His house looked to be in such bad condition that it was ready to be condemned.
When the sale started we were among the first inside. I went into what was some kind of greenhouse just off the living room. Inside were many plants and quite a few 45 rpm records. I started looking through those. Not many buyers had showed up at this point. This sale had been poorly advertised. They did hang some signs outside as I recall.

After a few minutes my friend came into the greenhouse and told me that I had better come in the living room that there were a lot of records there in a cabinet.
I went in there in a hurry. No other record collectors or dealers had shown up at this point.

Over in a cabinet in a corner was a large collection of LPS. I started at the top in the cabinet. It was a real fine collection of rock and roll from A to Z. But as I pulled each one out to examine it for condition I found that all the records were badly scratched. The owner had drunk himself to death I found out later. Obviously he was drunk when he played his records and he scratched them all. None were in condition good enough to buy but I kept looking. Finally I got to the bottom shelf.
There I found the jazz records. It was a really good collection of modern jazz and they were NOT scratched. None of them had any marks on them.

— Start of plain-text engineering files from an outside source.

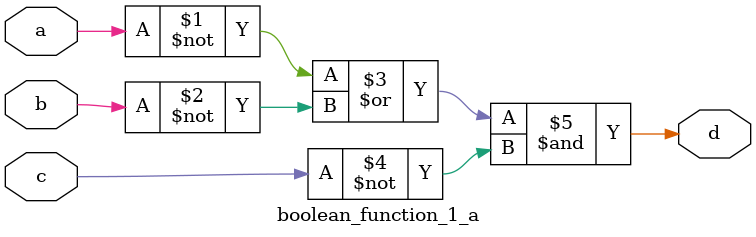
<source format=v>
`timescale 1ns / 1ps


module boolean_function_1_a(
    input a,
    input b,
    input c,
    output d
    );
    assign d=((~a)|(~b))&(~c);
endmodule

</source>
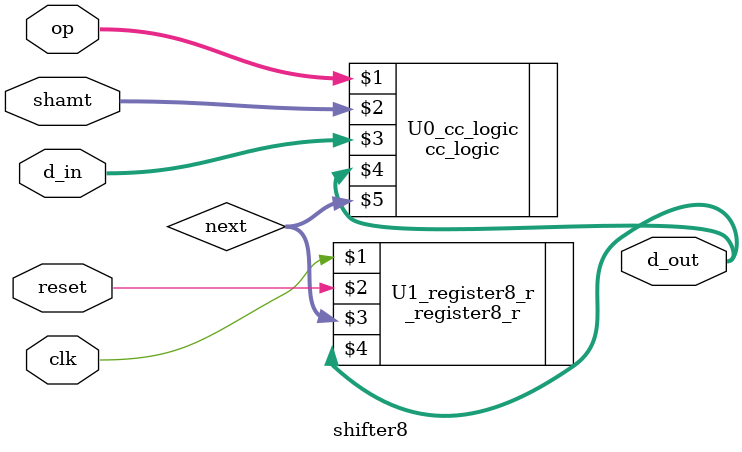
<source format=v>
module shifter8(clk, reset, op, shamt, d_in, d_out); //8bit shifter design
	input clk, reset;
	input	[2:0]	op; //opcode
	input	[1:0]	shamt;//shift amount
	input	[7:0]	d_in;//input
	output [7:0] d_out; //output
	
	wire [7:0] next;
	
	cc_logic	U0_cc_logic(op,shamt,d_in,d_out,next); //cc_logic
	_register8_r U1_register8_r(clk,reset,next,d_out);//8bit register
	
endmodule 
</source>
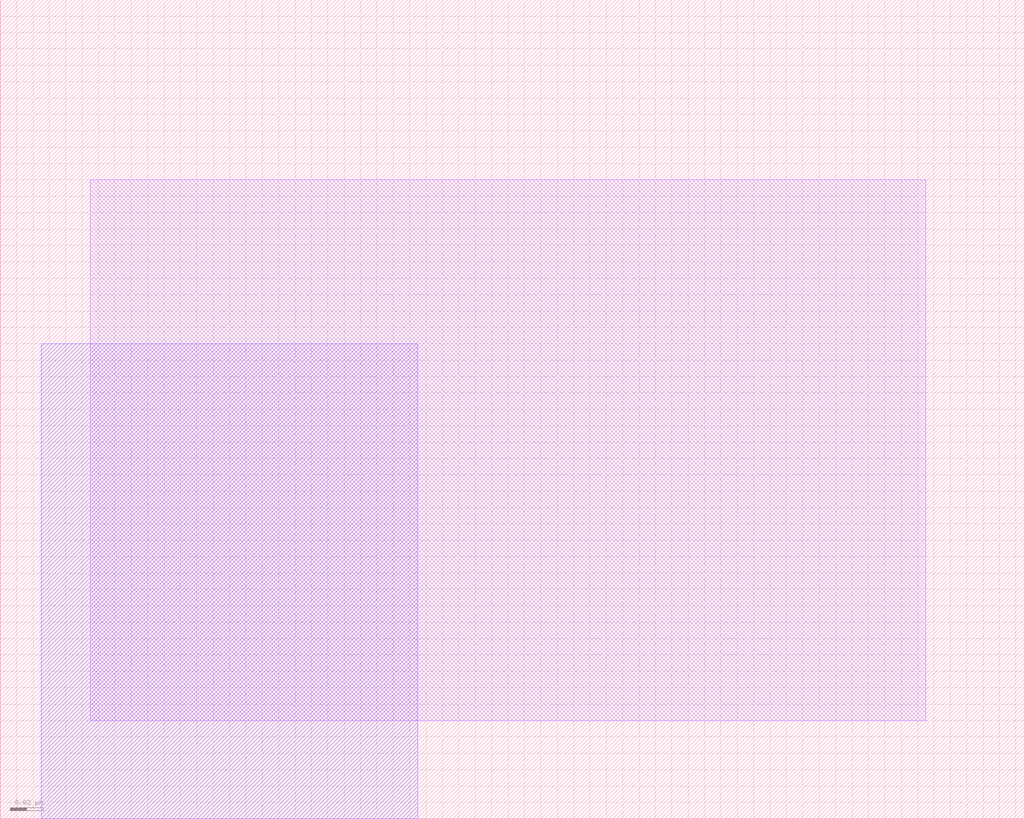
<source format=lef>
# Copyright 2020 The SkyWater PDK Authors
#
# Licensed under the Apache License, Version 2.0 (the "License");
# you may not use this file except in compliance with the License.
# You may obtain a copy of the License at
#
#     https://www.apache.org/licenses/LICENSE-2.0
#
# Unless required by applicable law or agreed to in writing, software
# distributed under the License is distributed on an "AS IS" BASIS,
# WITHOUT WARRANTIES OR CONDITIONS OF ANY KIND, either express or implied.
# See the License for the specific language governing permissions and
# limitations under the License.
#
# SPDX-License-Identifier: Apache-2.0

VERSION 5.7 ;
  NOWIREEXTENSIONATPIN ON ;
  DIVIDERCHAR "/" ;
  BUSBITCHARS "[]" ;
MACRO sky130_fd_pr__dftpm1s__example_175308844
  CLASS BLOCK ;
  FOREIGN sky130_fd_pr__dftpm1s__example_175308844 ;
  ORIGIN  0.000000  0.080000 ;
  SIZE  0.625000 BY  0.500000 ;
  OBS
    LAYER li1 ;
      RECT 0.055000 -0.020000 0.565000 0.310000 ;
    LAYER met1 ;
      RECT 0.025000 -0.080000 0.255000 0.210000 ;
  END
END sky130_fd_pr__dftpm1s__example_175308844
END LIBRARY

</source>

He had died before he got down that far. I bought several hundred and headed home.

Before I left I looked at the rest of what was in the house. He had collected American Indian artifacts and prints and pictures and feathers and such. The back yard was some kind of interesting garden gone to rack and ruin and seed.

When I got to my car the fellow in the car parked next to me was calling someone to get their opinion on what he had seen inside.
He was smart because it was not clear whether the pictures inside were merely copies and not worth much if anything at all.

The rule of thumb in going to these sales is stick with what you know.